------ DOCUMENT SEGMENT ------

With 91.6% of secrets still valid five days after notification in our research, delayed revocation is not a theoretical weakness, it is an operational one. Teams should treat access removal as a measured control objective and align it with customer-facing audit expectations, not just internal incident response.
The governance signal is straightforward. Access readiness is becoming part of market readiness, and organisations that cannot show fast revocation, ownership, and review discipline will spend more time answering procurement questions than closing deals.
For practitioners
- Map every customer-facing credential to an owner Maintain a live inventory of service accounts, API keys, certificates, and automation tokens that can reach customer data or admin functions. Record the system owner, business purpose, last review date, and revocation path so procurement and audit teams can verify accountability quickly.
- Adopt JIT access for production support paths Replace persistent elevated access with task-scoped approval, automatic expiry, and mandatory logging for privileged support actions. Align the approval workflow with customer audit expectations, especially where access can reach regulated data or shared admin consoles.
- Prove revocation speed for secrets and tokens Test how quickly access is removed after role changes, contract end, or incident response. The goal is to show that secrets and tokens are revoked on a short, enforced timeline rather than left valid after the business need has ended.

------ PROVIDED DATA ------

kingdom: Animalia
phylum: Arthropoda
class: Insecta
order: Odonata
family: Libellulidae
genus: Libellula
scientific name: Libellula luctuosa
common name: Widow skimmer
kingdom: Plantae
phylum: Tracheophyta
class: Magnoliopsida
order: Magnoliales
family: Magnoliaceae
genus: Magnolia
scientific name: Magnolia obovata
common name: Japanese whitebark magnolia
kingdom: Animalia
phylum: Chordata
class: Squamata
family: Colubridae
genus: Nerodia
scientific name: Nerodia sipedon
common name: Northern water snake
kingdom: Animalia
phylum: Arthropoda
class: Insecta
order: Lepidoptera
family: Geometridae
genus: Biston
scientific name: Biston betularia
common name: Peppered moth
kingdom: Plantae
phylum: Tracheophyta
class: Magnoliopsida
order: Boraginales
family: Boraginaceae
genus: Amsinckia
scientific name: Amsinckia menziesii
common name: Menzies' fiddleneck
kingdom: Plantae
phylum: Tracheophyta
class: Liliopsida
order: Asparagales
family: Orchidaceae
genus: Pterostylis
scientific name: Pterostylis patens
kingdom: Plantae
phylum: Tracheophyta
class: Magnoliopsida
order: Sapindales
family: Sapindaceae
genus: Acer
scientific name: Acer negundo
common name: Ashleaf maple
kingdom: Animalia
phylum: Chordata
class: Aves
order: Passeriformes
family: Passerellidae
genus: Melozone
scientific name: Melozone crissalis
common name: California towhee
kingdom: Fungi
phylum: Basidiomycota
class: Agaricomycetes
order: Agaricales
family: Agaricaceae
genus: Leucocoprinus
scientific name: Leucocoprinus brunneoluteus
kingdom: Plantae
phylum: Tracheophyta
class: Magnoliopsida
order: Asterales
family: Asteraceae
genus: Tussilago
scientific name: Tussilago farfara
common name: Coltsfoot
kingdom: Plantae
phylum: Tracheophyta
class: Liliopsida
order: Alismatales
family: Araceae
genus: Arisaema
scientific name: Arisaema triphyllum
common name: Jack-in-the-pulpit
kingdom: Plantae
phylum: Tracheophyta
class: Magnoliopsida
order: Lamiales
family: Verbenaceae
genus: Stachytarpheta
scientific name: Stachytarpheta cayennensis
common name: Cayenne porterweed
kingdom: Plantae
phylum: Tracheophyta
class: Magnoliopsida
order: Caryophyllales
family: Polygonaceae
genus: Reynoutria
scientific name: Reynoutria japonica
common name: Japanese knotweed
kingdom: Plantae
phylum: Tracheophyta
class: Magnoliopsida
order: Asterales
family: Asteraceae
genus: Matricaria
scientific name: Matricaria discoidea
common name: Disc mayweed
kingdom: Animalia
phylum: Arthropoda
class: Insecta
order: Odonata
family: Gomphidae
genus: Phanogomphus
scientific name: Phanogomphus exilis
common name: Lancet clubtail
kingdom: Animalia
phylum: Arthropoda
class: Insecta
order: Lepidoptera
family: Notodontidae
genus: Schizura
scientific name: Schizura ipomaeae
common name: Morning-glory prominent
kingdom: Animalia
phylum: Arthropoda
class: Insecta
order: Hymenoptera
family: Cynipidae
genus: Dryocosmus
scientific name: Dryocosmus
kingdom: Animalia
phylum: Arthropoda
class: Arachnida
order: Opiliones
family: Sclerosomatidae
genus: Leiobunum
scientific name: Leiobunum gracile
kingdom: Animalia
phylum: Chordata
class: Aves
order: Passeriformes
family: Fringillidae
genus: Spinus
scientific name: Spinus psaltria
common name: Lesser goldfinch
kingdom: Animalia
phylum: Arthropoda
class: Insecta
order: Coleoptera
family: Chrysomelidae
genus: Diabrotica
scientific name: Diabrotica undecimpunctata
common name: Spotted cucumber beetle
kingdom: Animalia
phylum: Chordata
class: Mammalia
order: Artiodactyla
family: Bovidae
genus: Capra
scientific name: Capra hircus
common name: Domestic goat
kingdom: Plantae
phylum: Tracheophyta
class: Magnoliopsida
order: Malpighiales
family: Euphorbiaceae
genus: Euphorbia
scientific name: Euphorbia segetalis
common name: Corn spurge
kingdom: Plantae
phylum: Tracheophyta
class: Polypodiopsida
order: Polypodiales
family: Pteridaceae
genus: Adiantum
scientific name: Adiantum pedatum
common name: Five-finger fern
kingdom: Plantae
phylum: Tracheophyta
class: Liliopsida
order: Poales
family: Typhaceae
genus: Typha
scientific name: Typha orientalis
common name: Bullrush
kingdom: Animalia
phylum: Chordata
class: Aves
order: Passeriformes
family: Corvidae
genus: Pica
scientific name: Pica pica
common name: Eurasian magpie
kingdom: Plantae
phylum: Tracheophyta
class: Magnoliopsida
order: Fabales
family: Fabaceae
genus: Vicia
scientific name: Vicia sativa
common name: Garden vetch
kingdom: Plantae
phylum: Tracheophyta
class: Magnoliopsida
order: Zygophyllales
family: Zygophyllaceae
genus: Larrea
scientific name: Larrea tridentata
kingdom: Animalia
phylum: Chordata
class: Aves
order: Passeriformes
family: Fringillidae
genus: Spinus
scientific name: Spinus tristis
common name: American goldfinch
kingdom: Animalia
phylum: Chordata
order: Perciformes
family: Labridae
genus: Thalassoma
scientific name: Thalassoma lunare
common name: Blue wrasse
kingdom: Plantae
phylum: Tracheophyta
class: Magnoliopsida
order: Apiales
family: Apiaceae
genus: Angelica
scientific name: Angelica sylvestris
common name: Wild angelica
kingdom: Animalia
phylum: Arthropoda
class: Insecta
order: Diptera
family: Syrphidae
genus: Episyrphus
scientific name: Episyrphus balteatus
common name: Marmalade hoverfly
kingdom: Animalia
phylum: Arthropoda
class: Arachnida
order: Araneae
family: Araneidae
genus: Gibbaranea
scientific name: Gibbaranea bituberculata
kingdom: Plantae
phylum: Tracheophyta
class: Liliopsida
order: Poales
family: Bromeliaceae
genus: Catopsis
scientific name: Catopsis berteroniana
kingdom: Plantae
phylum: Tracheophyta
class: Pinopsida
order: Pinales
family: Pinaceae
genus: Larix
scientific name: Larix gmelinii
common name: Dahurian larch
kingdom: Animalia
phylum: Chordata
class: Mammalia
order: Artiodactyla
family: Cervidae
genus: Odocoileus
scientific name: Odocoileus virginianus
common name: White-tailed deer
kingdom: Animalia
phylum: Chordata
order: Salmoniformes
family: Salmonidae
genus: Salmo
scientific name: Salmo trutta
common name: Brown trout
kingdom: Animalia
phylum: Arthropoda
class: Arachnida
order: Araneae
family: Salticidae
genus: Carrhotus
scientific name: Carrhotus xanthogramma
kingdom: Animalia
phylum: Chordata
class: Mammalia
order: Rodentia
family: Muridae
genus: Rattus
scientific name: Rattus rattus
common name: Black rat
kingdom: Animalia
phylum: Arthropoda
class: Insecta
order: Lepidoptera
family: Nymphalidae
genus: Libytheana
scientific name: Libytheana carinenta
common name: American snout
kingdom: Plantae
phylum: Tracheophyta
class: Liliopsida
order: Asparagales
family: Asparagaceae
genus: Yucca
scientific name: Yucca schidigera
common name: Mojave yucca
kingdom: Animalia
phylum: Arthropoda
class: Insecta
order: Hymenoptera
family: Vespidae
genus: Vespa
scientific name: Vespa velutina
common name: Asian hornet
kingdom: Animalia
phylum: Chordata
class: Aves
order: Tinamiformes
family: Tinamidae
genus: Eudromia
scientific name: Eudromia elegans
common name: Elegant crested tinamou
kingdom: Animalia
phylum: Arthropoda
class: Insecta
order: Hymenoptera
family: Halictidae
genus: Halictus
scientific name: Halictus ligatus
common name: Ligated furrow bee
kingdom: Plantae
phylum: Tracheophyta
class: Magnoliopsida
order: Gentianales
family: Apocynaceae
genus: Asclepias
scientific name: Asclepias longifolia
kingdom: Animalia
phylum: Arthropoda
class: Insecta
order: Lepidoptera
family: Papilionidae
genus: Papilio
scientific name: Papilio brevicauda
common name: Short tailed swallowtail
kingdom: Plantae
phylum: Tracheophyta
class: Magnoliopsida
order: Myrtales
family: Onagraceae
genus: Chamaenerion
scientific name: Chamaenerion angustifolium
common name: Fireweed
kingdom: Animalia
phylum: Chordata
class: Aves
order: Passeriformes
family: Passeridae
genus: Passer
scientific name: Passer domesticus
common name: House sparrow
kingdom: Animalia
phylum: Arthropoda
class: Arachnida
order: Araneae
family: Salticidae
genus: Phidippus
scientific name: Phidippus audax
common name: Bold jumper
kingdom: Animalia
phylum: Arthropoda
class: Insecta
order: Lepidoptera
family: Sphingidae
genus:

------

GIVEN REQUEST:
Carry on the passage about access revocation and credential governance, starting right after its last sentence.

RESPONSE TO THIS EXERCISE:
- Package audit evidence before the buyer asks Prepare exportable evidence for access approvals, review cycles, and monitoring so security and compliance teams can answer questionnaires without manual reconstruction. Include proof for third-party integrations, because those paths are often the first to be challenged in regulated reviews.
Key takeaways
- Regulated customers now evaluate access controls as part of vendor qualification, which makes evidence of least privilege and revocation central to the sales process.
- Non-human identities increase the compliance burden because credentials, tokens, and service accounts can extend exposure into customer environments.
- Organisations that can prove continuous access governance will pass reviews faster than those relying on annual certification alone.
Standards & Framework Alignment
This section maps relevant standards and security frameworks to the operational risks and controls described in this guidance.
OWASP Non-Human Identity Top 10 address the attack and risk surface, while NIST CSF 2.0 and NIST Zero Trust (SP 800-207) set the governance and control requirements practitioners need to meet.
| Framework | Control / Reference | Relevance |
|---|---|---|
| OWASP Non-Human Identity Top 10 | NHI-01 | Regulated buyers scrutinise over-privileged NHI access and proof of control. |
| NIST CSF 2.0 | PR.AC-4 | Access permissions and least privilege are central to regulated procurement reviews. |
| NIST Zero Trust (SP 800-207) | JIT and Zero Standing Privilege align with continuous verification and reduced standing access. |
Use zero-trust access paths for privileged operations and require task-scoped approval.
Key terms
- Non-Human Identity: A non-human identity is any machine or software credential used to access systems, data, or services. It includes service accounts, API keys, tokens, certificates, bots, workloads, and AI agents. These identities often outnumber human accounts and need their own lifecycle, ownership, and revocation controls.
- Zero Standing Privilege: Zero Standing Privilege is an access model where elevated permissions do not exist permanently. Access is granted only when needed, for a defined purpose, and removed afterward. In regulated environments, it reduces the number of dormant privileges that auditors and attackers can exploit.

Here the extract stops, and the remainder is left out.